> Die Aufgabe:
Übertrage alle Zeilen der folgenden Datensätze in eine Markdown-Tabelle mit den Spalten „Nummer“ und „Zeile“. Leerzeilen lässt du dabei weg.

> Datensätze zur Aufgabe:
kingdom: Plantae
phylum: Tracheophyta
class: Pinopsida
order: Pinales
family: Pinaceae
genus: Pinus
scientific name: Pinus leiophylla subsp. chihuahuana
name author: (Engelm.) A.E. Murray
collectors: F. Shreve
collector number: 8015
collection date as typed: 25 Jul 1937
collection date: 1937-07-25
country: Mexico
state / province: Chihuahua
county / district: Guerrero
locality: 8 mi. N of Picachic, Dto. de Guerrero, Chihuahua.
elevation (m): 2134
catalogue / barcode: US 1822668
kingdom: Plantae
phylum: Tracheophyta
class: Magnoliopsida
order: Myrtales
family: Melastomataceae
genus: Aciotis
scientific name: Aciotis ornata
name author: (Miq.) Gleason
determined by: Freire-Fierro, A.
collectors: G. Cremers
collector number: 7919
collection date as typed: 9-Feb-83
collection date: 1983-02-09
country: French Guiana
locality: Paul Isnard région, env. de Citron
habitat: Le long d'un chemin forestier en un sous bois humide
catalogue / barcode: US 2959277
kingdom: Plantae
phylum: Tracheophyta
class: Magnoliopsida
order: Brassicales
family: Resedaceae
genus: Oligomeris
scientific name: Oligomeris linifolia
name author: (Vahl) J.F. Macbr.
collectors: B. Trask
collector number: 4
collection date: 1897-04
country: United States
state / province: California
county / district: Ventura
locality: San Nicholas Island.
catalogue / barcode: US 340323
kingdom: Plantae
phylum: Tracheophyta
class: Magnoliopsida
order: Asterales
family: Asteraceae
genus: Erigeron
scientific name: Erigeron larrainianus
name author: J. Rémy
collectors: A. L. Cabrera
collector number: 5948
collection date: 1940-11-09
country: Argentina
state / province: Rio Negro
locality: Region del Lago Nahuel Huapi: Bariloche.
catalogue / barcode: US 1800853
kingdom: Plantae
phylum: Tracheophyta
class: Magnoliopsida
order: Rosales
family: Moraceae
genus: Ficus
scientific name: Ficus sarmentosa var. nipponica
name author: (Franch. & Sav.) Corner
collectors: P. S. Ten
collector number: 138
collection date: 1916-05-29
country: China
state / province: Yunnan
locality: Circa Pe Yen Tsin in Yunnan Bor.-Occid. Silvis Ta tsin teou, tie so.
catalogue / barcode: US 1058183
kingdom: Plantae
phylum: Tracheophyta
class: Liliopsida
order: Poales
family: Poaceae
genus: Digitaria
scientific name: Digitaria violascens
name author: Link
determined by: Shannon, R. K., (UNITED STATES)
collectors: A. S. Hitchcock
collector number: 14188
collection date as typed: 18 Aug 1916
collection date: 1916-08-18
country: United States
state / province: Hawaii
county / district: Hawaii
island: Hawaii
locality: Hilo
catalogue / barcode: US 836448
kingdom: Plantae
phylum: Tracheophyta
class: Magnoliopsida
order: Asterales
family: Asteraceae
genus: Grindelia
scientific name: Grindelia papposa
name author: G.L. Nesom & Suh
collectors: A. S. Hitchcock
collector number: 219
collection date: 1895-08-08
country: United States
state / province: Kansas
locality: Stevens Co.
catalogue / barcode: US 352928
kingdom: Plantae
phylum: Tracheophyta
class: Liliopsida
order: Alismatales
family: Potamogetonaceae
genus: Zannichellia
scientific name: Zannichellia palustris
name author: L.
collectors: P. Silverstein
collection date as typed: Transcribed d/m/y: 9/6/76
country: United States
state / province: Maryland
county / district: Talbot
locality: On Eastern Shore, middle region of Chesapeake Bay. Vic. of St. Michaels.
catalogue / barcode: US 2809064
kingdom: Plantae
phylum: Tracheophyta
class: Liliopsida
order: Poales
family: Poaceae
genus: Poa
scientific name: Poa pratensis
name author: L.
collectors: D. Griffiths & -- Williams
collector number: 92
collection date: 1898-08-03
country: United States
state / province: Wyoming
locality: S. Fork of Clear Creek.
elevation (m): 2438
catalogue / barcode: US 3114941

> Musterlösung:
| Nummer | Zeile |
|---|---|
| 1 | kingdom: Plantae |
| 2 | phylum: Tracheophyta |
| 3 | class: Pinopsida |
| 4 | order: Pinales |
| 5 | family: Pinaceae |
| 6 | genus: Pinus |
| 7 | scientific name: Pinus leiophylla subsp. chihuahuana |
| 8 | name author: (Engelm.) A.E. Murray |
| 9 | collectors: F. Shreve |
| 10 | collector number: 8015 |
| 11 | collection date as typed: 25 Jul 1937 |
| 12 | collection date: 1937-07-25 |
| 13 | country: Mexico |
| 14 | state / province: Chihuahua |
| 15 | county / district: Guerrero |
| 16 | locality: 8 mi. N of Picachic, Dto. de Guerrero, Chihuahua. |
| 17 | elevation (m): 2134 |
| 18 | catalogue / barcode: US 1822668 |
| 19 | kingdom: Plantae |
| 20 | phylum: Tracheophyta |
| 21 | class: Magnoliopsida |
| 22 | order: Myrtales |
| 23 | family: Melastomataceae |
| 24 | genus: Aciotis |
| 25 | scientific name: Aciotis ornata |
| 26 | name author: (Miq.) Gleason |
| 27 | determined by: Freire-Fierro, A. |
| 28 | collectors: G. Cremers |
| 29 | collector number: 7919 |
| 30 | collection date as typed: 9-Feb-83 |
| 31 | collection date: 1983-02-09 |
| 32 | country: French Guiana |
| 33 | locality: Paul Isnard région, env. de Citron |
| 34 | habitat: Le long d'un chemin forestier en un sous bois humide |
| 35 | catalogue / barcode: US 2959277 |
| 36 | kingdom: Plantae |
| 37 | phylum: Tracheophyta |
| 38 | class: Magnoliopsida |
| 39 | order: Brassicales |
| 40 | family: Resedaceae |
| 41 | genus: Oligomeris |
| 42 | scientific name: Oligomeris linifolia |
| 43 | name author: (Vahl) J.F. Macbr. |
| 44 | collectors: B. Trask |
| 45 | collector number: 4 |
| 46 | collection date: 1897-04 |
| 47 | country: United States |
| 48 | state / province: California |
| 49 | county / district: Ventura |
| 50 | locality: San Nicholas Island. |
| 51 | catalogue / barcode: US 340323 |
| 52 | kingdom: Plantae |
| 53 | phylum: Tracheophyta |
| 54 | class: Magnoliopsida |
| 55 | order: Asterales |
| 56 | family: Asteraceae |
| 57 | genus: Erigeron |
| 58 | scientific name: Erigeron larrainianus |
| 59 | name author: J. Rémy |
| 60 | collectors: A. L. Cabrera |
| 61 | collector number: 5948 |
| 62 | collection date: 1940-11-09 |
| 63 | country: Argentina |
| 64 | state / province: Rio Negro |
| 65 | locality: Region del Lago Nahuel Huapi: Bariloche. |
| 66 | catalogue / barcode: US 1800853 |
| 67 | kingdom: Plantae |
| 68 | phylum: Tracheophyta |
| 69 | class: Magnoliopsida |
| 70 | order: Rosales |
| 71 | family: Moraceae |
| 72 | genus: Ficus |
| 73 | scientific name: Ficus sarmentosa var. nipponica |
| 74 | name author: (Franch. & Sav.) Corner |
| 75 | collectors: P. S. Ten |
| 76 | collector number: 138 |
| 77 | collection date: 1916-05-29 |
| 78 | country: China |
| 79 | state / province: Yunnan |
| 80 | locality: Circa Pe Yen Tsin in Yunnan Bor.-Occid. Silvis Ta tsin teou, tie so. |
| 81 | catalogue / barcode: US 1058183 |
| 82 | kingdom: Plantae |
| 83 | phylum: Tracheophyta |
| 84 | class: Liliopsida |
| 85 | order: Poales |
| 86 | family: Poaceae |
| 87 | genus: Digitaria |
| 88 | scientific name: Digitaria violascens |
| 89 | name author: Link |
| 90 | determined by: Shannon, R. K., (UNITED STATES) |
| 91 | collectors: A. S. Hitchcock |
| 92 | collector number: 14188 |
| 93 | collection date as typed: 18 Aug 1916 |
| 94 | collection date: 1916-08-18 |
| 95 | country: United States |
| 96 | state / province: Hawaii |
| 97 | county / district: Hawaii |
| 98 | island: Hawaii |
| 99 | locality: Hilo |
| 100 | catalogue / barcode: US 836448 |
| 101 | kingdom: Plantae |
| 102 | phylum: Tracheophyta |
| 103 | class: Magnoliopsida |
| 104 | order: Asterales |
| 105 | family: Asteraceae |
| 106 | genus: Grindelia |
| 107 | scientific name: Grindelia papposa |
| 108 | name author: G.L. Nesom & Suh |
| 109 | collectors: A. S. Hitchcock |
| 110 | collector number: 219 |
| 111 | collection date: 1895-08-08 |
| 112 | country: United States |
| 113 | state / province: Kansas |
| 114 | locality: Stevens Co. |
| 115 | catalogue / barcode: US 352928 |
| 116 | kingdom: Plantae |
| 117 | phylum: Tracheophyta |
| 118 | class: Liliopsida |
| 119 | order: Alismatales |
| 120 | family: Potamogetonaceae |
| 121 | genus: Zannichellia |
| 122 | scientific name: Zannichellia palustris |
| 123 | name author: L. |
| 124 | collectors: P. Silverstein |
| 125 | collection date as typed: Transcribed d/m/y: 9/6/76 |
| 126 | country: United States |
| 127 | state / province: Maryland |
| 128 | county / district: Talbot |
| 129 | locality: On Eastern Shore, middle region of Chesapeake Bay. Vic. of St. Michaels. |
| 130 | catalogue / barcode: US 2809064 |
| 131 | kingdom: Plantae |
| 132 | phylum: Tracheophyta |
| 133 | class: Liliopsida |
| 134 | order: Poales |
| 135 | family: Poaceae |
| 136 | genus: Poa |
| 137 | scientific name: Poa pratensis |
| 138 | name author: L. |
| 139 | collectors: D. Griffiths & -- Williams |
| 140 | collector number: 92 |
| 141 | collection date: 1898-08-03 |
| 142 | country: United States |
| 143 | state / province: Wyoming |
| 144 | locality: S. Fork of Clear Creek. |
| 145 | elevation (m): 2438 |
| 146 | catalogue / barcode: US 3114941 |